[Opening DOCUMENT SECTION section]
COoperative Pain Education and Self-management: Expanding Treatment for Real-world Access (COPES ExTRA)
Alicia Heapy, PhD
Institution: VA Health Care System, Yale School of Medicine
Institute Providing Oversight: National Center for Complementary and Integrative Health (NCCIH)
Program Officer: David Clark (NCCIH)
Project Scientist: Qi-Ying Liu; (National Institute of Alcohol Abuse and Alcoholism (NIAAA))
ClinicalTrials.gov Identifier: NCT03469505
Trial Status: Currently in planning.
Little is known about the relative effectiveness of available psychological treatments for chronic pain, which patients are most likely to benefit from specific treatments, and what patient-, provider-, and system-level factors represent barriers to patient engagement, participation and sustained benefit in real-world care settings.
Cognitive behavioral therapy for chronic pain (CBT-CP) is an evidence-based psychological intervention that is effective for reducing pain and improving function for patients with chronic pain. Numerous barriers exist to face-to-face delivery of this treatment, including patient travel limitations, the need for frequent in-person sessions, and the scarcity of trained therapists. Leveraging technology-based interventions, like interactive voice response (IVR), which allow patients to engage in treatment from their home, may improve access to CBT-CP. The overall goal of this project is to conduct a pragmatic trial to examine the real world effectiveness of an IVR-based form of CBT-CP called Co-Ooperative Pain Education and Self-management (COPES) versus in-person CBT-CP provided by clinicians previously trained through VHA’s evidence based psychotherapy program.
As such, this project stands to improve the care of Veterans, and by extension, others with chronic musculoskeletal pain, by demonstrating the feasibility of a low burden, cost-effective intervention that overcomes many known organizational, provider and patient-level barriers to accessing effective pain self-management interventions.
[Closing DOCUMENT SECTION section]
[Opening PROVIDED RECORDS section]
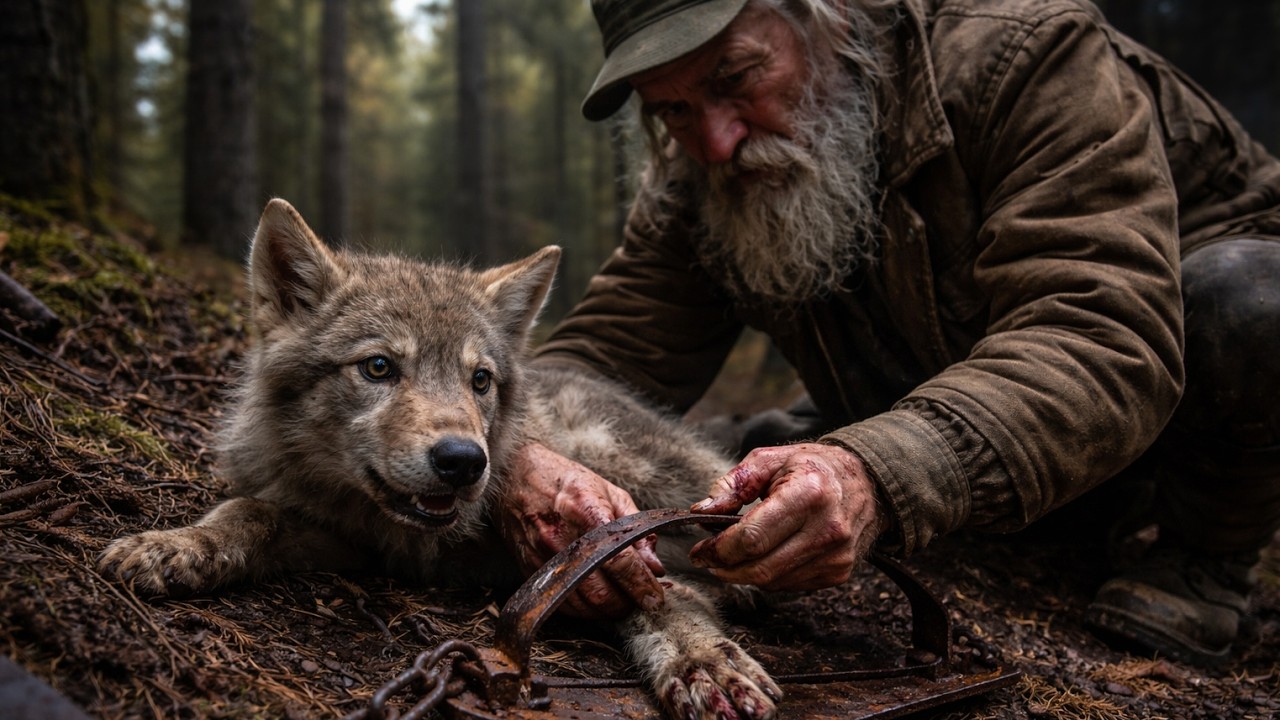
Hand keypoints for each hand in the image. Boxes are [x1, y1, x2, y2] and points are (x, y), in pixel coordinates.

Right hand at [497, 442, 665, 618]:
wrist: (515, 477)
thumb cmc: (568, 483)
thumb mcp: (609, 493)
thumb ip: (637, 530)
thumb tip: (655, 568)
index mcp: (586, 510)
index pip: (619, 560)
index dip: (641, 585)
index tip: (656, 599)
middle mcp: (561, 536)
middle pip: (600, 591)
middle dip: (627, 604)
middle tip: (641, 601)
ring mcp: (542, 556)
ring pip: (581, 604)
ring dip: (607, 611)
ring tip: (622, 601)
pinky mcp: (530, 569)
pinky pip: (561, 604)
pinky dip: (584, 611)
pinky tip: (596, 601)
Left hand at [688, 443, 884, 590]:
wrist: (868, 482)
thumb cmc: (813, 467)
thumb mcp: (770, 460)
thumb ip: (733, 483)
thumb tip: (702, 511)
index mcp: (809, 493)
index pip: (752, 537)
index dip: (718, 549)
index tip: (699, 549)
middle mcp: (827, 529)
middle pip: (760, 568)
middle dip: (724, 568)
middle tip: (707, 559)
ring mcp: (836, 556)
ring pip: (772, 582)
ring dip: (744, 574)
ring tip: (733, 555)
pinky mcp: (839, 573)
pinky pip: (790, 585)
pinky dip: (768, 576)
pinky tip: (765, 556)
[Closing PROVIDED RECORDS section]
According to the COPES ExTRA project description, which institute provides oversight of the project?

OUTPUT BELOW:
The National Center for Complementary and Integrative Health (NCCIH).